Given information:
________________________

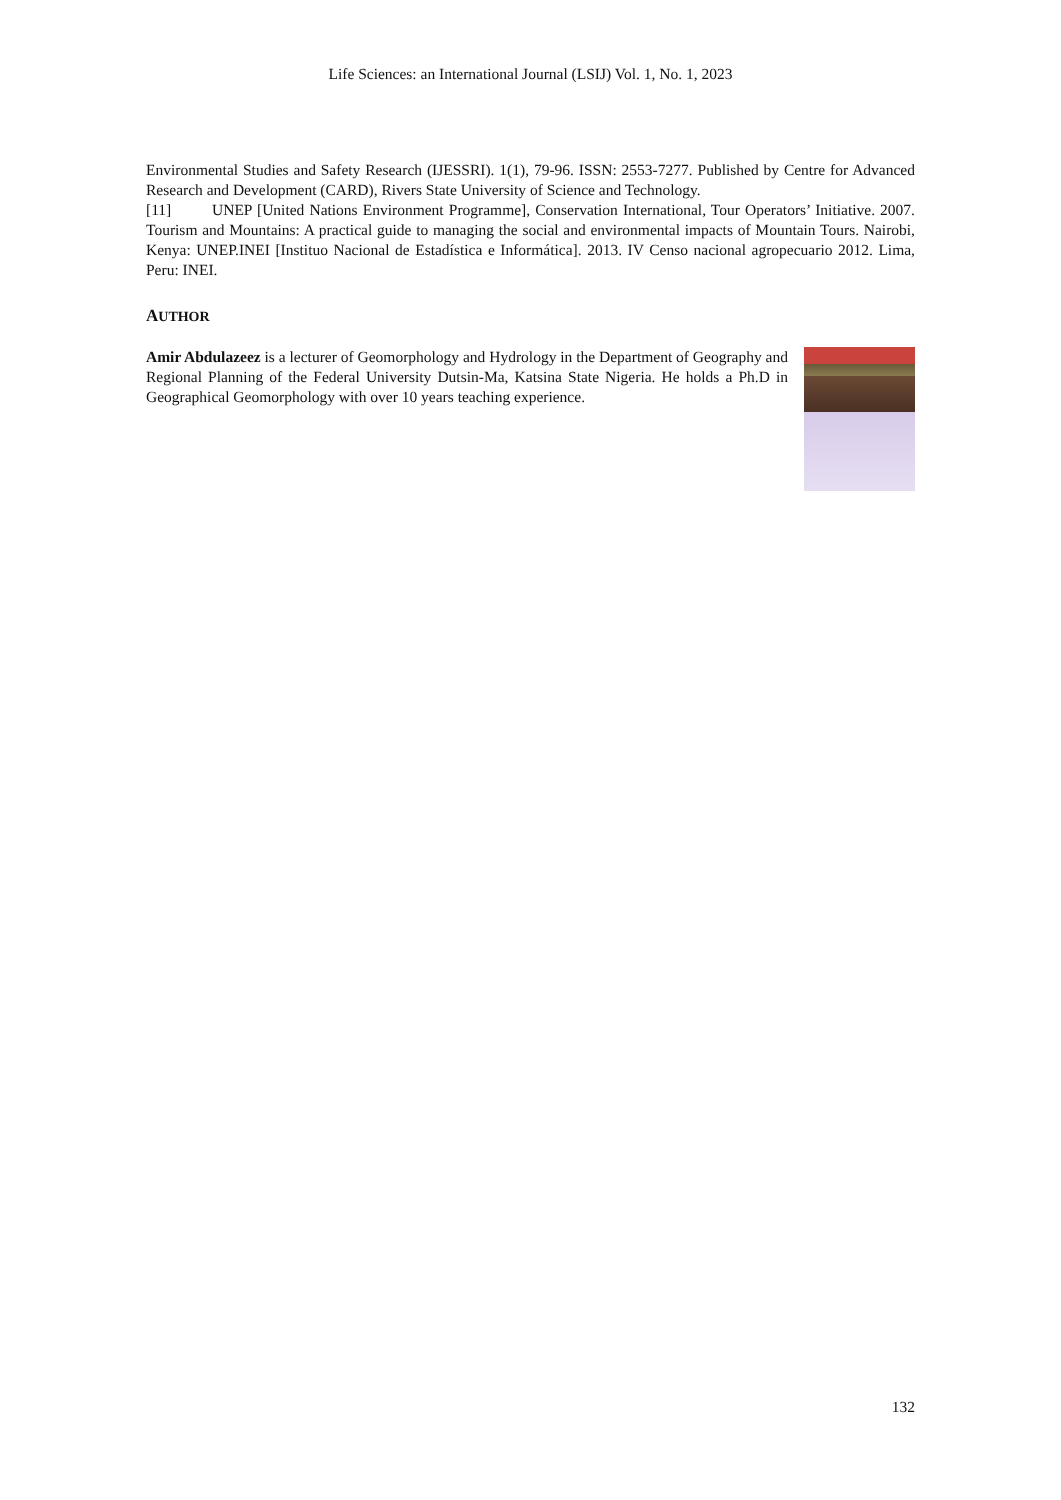Life Sciences: an International Journal (LSIJ) Vol. 1, No. 1, 2023
Environmental Studies and Safety Research (IJESSRI). 1(1), 79-96. ISSN: 2553-7277. Published by Centre for Advanced Research and Development (CARD), Rivers State University of Science and Technology.
[11] UNEP [United Nations Environment Programme], Conservation International, Tour Operators’ Initiative. 2007. Tourism and Mountains: A practical guide to managing the social and environmental impacts of Mountain Tours. Nairobi, Kenya: UNEP.INEI [Instituo Nacional de Estadística e Informática]. 2013. IV Censo nacional agropecuario 2012. Lima, Peru: INEI.
AUTHOR
Amir Abdulazeez is a lecturer of Geomorphology and Hydrology in the Department of Geography and Regional Planning of the Federal University Dutsin-Ma, Katsina State Nigeria. He holds a Ph.D in Geographical Geomorphology with over 10 years teaching experience.
132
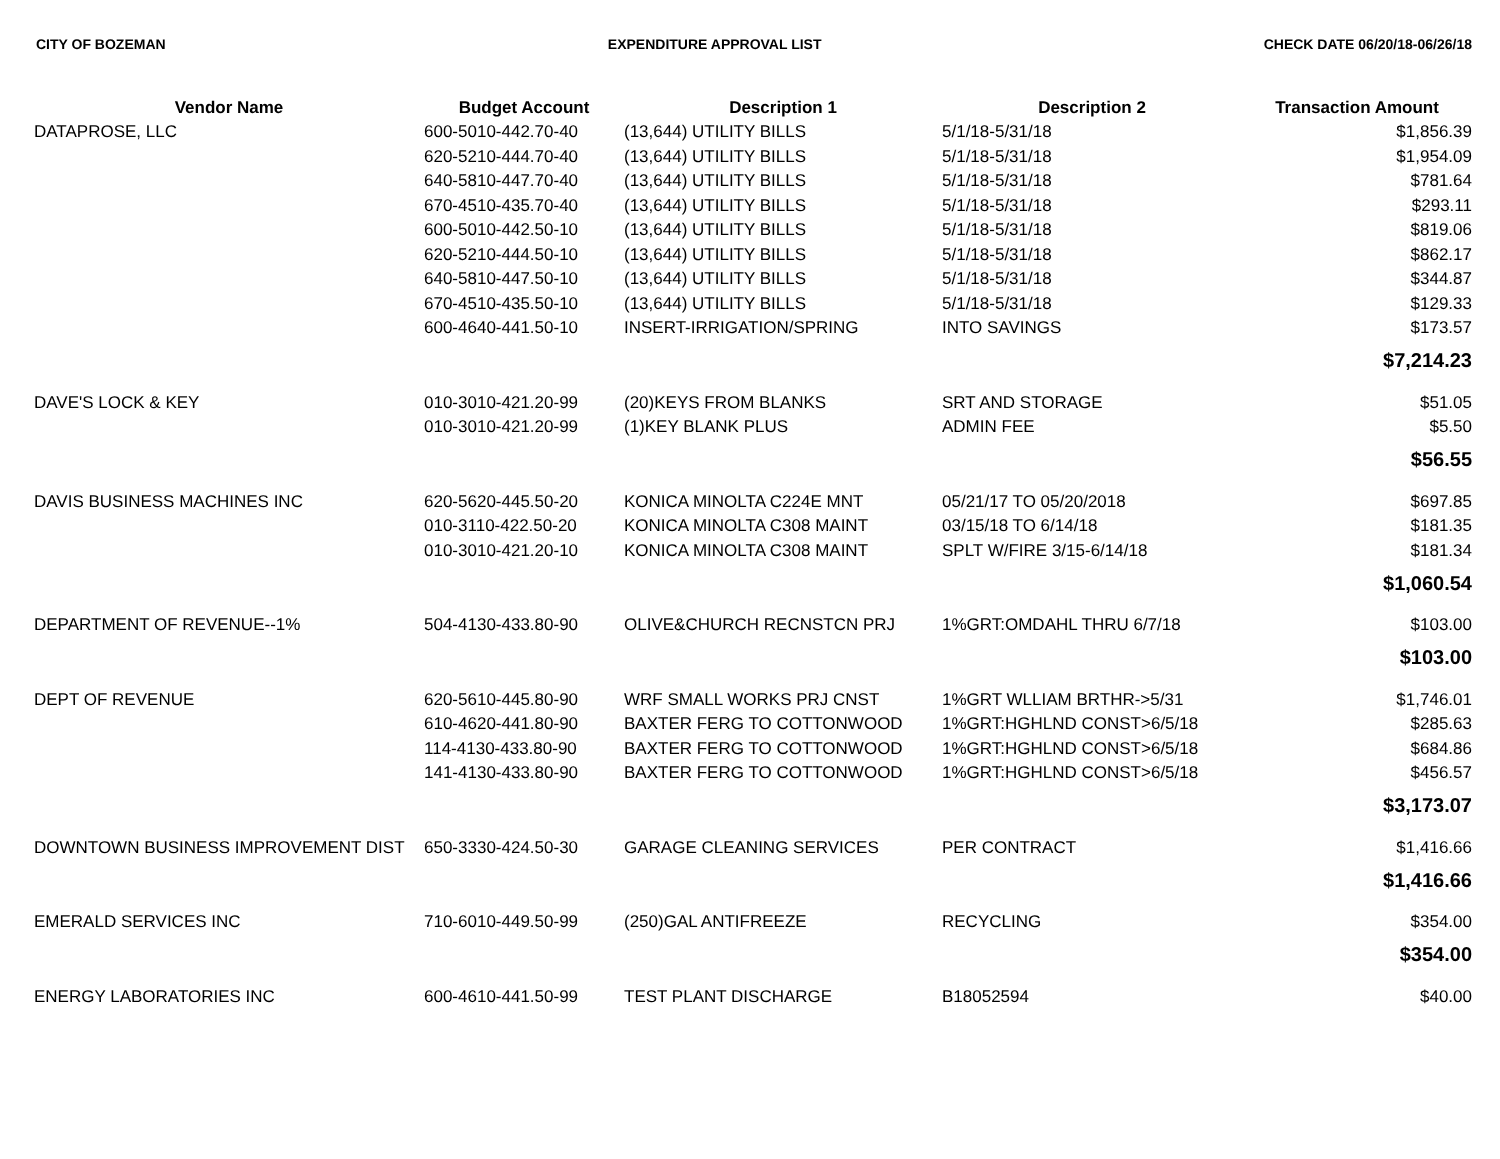CITY OF BOZEMAN EXPENDITURE APPROVAL LIST CHECK DATE 06/20/18-06/26/18
| Vendor Name | Budget Account | Description 1 | Description 2 | Transaction Amount |
| --- | --- | --- | --- | --- |
| DATAPROSE, LLC | 600-5010-442.70-40 | (13,644) UTILITY BILLS | 5/1/18-5/31/18 | $1,856.39 |
| | 620-5210-444.70-40 | (13,644) UTILITY BILLS | 5/1/18-5/31/18 | $1,954.09 |
| | 640-5810-447.70-40 | (13,644) UTILITY BILLS | 5/1/18-5/31/18 | $781.64 |
| | 670-4510-435.70-40 | (13,644) UTILITY BILLS | 5/1/18-5/31/18 | $293.11 |
| | 600-5010-442.50-10 | (13,644) UTILITY BILLS | 5/1/18-5/31/18 | $819.06 |
| | 620-5210-444.50-10 | (13,644) UTILITY BILLS | 5/1/18-5/31/18 | $862.17 |
| | 640-5810-447.50-10 | (13,644) UTILITY BILLS | 5/1/18-5/31/18 | $344.87 |
| | 670-4510-435.50-10 | (13,644) UTILITY BILLS | 5/1/18-5/31/18 | $129.33 |
| | 600-4640-441.50-10 | INSERT-IRRIGATION/SPRING | INTO SAVINGS | $173.57 |
| | | | | $7,214.23 |
| DAVE'S LOCK & KEY | 010-3010-421.20-99 | (20)KEYS FROM BLANKS | SRT AND STORAGE | $51.05 |
| | 010-3010-421.20-99 | (1)KEY BLANK PLUS | ADMIN FEE | $5.50 |
| | | | | $56.55 |
| DAVIS BUSINESS MACHINES INC | 620-5620-445.50-20 | KONICA MINOLTA C224E MNT | 05/21/17 TO 05/20/2018 | $697.85 |
| | 010-3110-422.50-20 | KONICA MINOLTA C308 MAINT | 03/15/18 TO 6/14/18 | $181.35 |
| | 010-3010-421.20-10 | KONICA MINOLTA C308 MAINT | SPLT W/FIRE 3/15-6/14/18 | $181.34 |
| | | | | $1,060.54 |
| DEPARTMENT OF REVENUE--1% | 504-4130-433.80-90 | OLIVE&CHURCH RECNSTCN PRJ | 1%GRT:OMDAHL THRU 6/7/18 | $103.00 |
| | | | | $103.00 |
| DEPT OF REVENUE | 620-5610-445.80-90 | WRF SMALL WORKS PRJ CNST | 1%GRT WLLIAM BRTHR->5/31 | $1,746.01 |
| | 610-4620-441.80-90 | BAXTER FERG TO COTTONWOOD | 1%GRT:HGHLND CONST>6/5/18 | $285.63 |
| | 114-4130-433.80-90 | BAXTER FERG TO COTTONWOOD | 1%GRT:HGHLND CONST>6/5/18 | $684.86 |
| | 141-4130-433.80-90 | BAXTER FERG TO COTTONWOOD | 1%GRT:HGHLND CONST>6/5/18 | $456.57 |
| | | | | $3,173.07 |
| DOWNTOWN BUSINESS IMPROVEMENT DIST | 650-3330-424.50-30 | GARAGE CLEANING SERVICES | PER CONTRACT | $1,416.66 |
| | | | | $1,416.66 |
| EMERALD SERVICES INC | 710-6010-449.50-99 | (250)GAL ANTIFREEZE | RECYCLING | $354.00 |
| | | | | $354.00 |
| ENERGY LABORATORIES INC | 600-4610-441.50-99 | TEST PLANT DISCHARGE | B18052594 | $40.00 |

________________________

Task statement:
Could you copy, exactly and with no pictures, each line from the first one above to the line holding "Environmental Studies and"?

Output:
Life Sciences: an International Journal (LSIJ) Vol. 1, No. 1, 2023
Environmental Studies and Safety Research (IJESSRI). 1(1), 79-96. ISSN: 2553-7277. Published by Centre for Advanced Research and Development (CARD), Rivers State University of Science and Technology.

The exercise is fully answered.